• Your objective: Print every record below exactly as it stands, but leave out the pictures.

(Collected data)
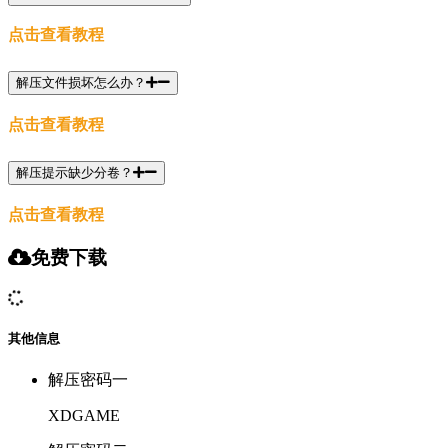
点击查看教程
解压文件损坏怎么办？
点击查看教程
解压提示缺少分卷？
点击查看教程
免费下载
其他信息
解压密码一
XDGAME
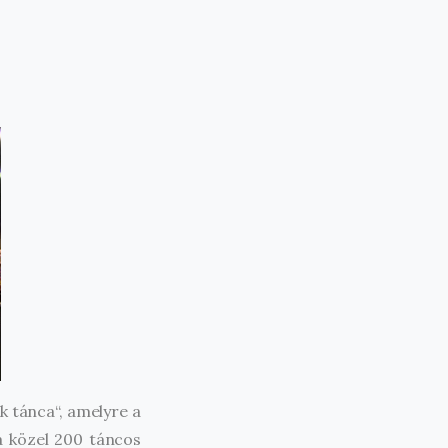
 tánca“, amelyre a
a közel 200 táncos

• Solution for this problem:
点击查看教程
解压文件损坏怎么办？
点击查看教程
解压提示缺少分卷？
点击查看教程
免费下载
其他信息
解压密码一
XDGAME
 tánca“, amelyre a
a közel 200 táncos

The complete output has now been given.